Sunday, September 22, 2024

Range-Bound Stock Market This Week?

The stock market may be range bound this week, as there are few data releases and the major indices are at or near record highs.  Although the market should be underpinned by the Fed's intention to lower rates further, there could be caution ahead of historically seasonal weakness in early October.  Also, key US economic data in early October may dampen expectations for the pace of future Fed easing.

The Fed expects to cut another 50 BPs by year end, another 100-150 BPs in 2025 and 50 BPs in 2026.  The funds rate would level off between 2.6% and 3.6%.  This week's US economic data are not expected to be a problem for this plan, but there could be problems in the following week.

The Fed appears determined to "recalibrate" the stance of monetary policy, based on Fed Chair Powell's comments at his post-Meeting news conference.  He said policy needs to be adjusted to reflect a  labor market that is no longer very tight and inflation that is close to target.  This sounds like a policy path that is set regardless of unwelcome surprises in economic data.  However, Powell said the pace of the re-calibration will depend on incoming data.  He may repeat all this in a speech this week (Thursday).

What seems to be important is whether and by how much upcoming data change the Fed's outlook -- not what the data say about the current state of the economy.  Unfortunately, it may be more difficult for market participants to ascertain the data's impact on the Fed's outlook than what they mean for the current economy.  Perhaps it will take substantial unfriendly data surprises to change the Fed's policy intentions. 

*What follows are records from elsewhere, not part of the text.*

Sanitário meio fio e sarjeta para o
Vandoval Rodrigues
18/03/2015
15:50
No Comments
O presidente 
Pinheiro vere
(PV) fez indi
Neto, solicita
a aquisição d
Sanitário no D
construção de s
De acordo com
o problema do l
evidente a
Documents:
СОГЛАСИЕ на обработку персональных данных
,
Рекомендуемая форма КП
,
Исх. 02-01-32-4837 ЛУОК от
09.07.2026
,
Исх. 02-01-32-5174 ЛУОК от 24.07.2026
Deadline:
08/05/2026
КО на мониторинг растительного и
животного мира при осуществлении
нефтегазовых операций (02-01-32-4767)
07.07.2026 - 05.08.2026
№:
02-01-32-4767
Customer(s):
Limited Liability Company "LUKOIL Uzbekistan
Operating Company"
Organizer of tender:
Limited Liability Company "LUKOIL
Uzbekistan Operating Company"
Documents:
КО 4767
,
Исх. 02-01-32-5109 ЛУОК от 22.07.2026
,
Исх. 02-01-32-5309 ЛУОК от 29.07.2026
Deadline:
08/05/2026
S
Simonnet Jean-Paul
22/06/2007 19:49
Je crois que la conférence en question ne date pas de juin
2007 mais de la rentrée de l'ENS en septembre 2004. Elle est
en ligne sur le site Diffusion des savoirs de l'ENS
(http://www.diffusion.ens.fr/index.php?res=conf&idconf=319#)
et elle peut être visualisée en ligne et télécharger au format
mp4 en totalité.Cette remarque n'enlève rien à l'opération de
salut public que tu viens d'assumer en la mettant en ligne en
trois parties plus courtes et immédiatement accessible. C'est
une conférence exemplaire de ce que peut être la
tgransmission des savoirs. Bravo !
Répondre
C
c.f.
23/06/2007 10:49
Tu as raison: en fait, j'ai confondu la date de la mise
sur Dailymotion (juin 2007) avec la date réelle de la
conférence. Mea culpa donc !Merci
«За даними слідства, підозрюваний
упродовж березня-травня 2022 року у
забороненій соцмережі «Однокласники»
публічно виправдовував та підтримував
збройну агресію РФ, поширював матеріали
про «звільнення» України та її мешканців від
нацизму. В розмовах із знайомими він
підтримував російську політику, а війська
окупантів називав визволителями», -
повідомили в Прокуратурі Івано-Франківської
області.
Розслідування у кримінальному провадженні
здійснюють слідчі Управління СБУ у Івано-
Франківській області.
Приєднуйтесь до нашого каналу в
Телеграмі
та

Powell indicated that what matters most are the paths of the Unemployment Rate and inflation -- the two mandated measures against which Fed policy is judged.  If economic growth is stronger than the Fed's published forecasts, it may not matter as long as the Unemployment Rate remains little changed from current levels.  This could be the case if potential growth is higher than the Fed's estimate of 1.7-2.0% longer-run growth.  With Powell repeating that the Fed expects housing rent to come down over time, small upside deviations in upcoming inflation data may be ignored by the Fed, as well.  The market and Fed are likely to take a consensus 0.2% m/m print for the August PCE Deflator in stride.

The Fed's projection of Real GDP Growth of 1.8-2.3% over the next three years is in line with its estimate of the longer-run trend, which may be "solid" as Powell says but is not especially conducive to strong earnings growth.  Like all long-term forecasts, though, these have to be taken with a grain of salt.  They may be meant to justify continued monetary policy easing rather than be a realistic forecast.

Why the projected rate cuts shouldn't lead to a significant speedup in GDP growth is a question.  Perhaps the Fed could justify it by saying the easing just offsets the lagged restraint of earlier tightening.  Or, it's possible that bad fiscal policies in a new Administration could restrain growth at the same time monetary policy is lifting it.  Arguably, the opposite happened in the past couple of years, with stimulative fiscal policy offsetting tighter monetary policy (although the Fed would never admit to this).  

The dubious accuracy of these forecasts is apparent in the downward revision of the 2024 Real GDP forecast to 1.9-2.1% from 1.9-2.3% made in June.  With H224 Real GDP Growth at 2.2% and the Atlanta Fed model estimate of Q324 Real GDP at 2.9%, there needs to be a sharp slowdown in September and Q424 to match the Fed's forecast for the year.  Perhaps, a protracted Boeing strike will do the trick.  There would be a sharp rebound in GDP once the strike ended, however.  

The latest Unemployment Claims data argue against a late-summer slowdown.  Initial and Continuing Claims fell further below the August levels in the latest week, despite the possibility of a post-holiday rebound.  At this point, they suggest a speedup in September Payrolls (due October 4), which could dampen expectations of future Fed easing.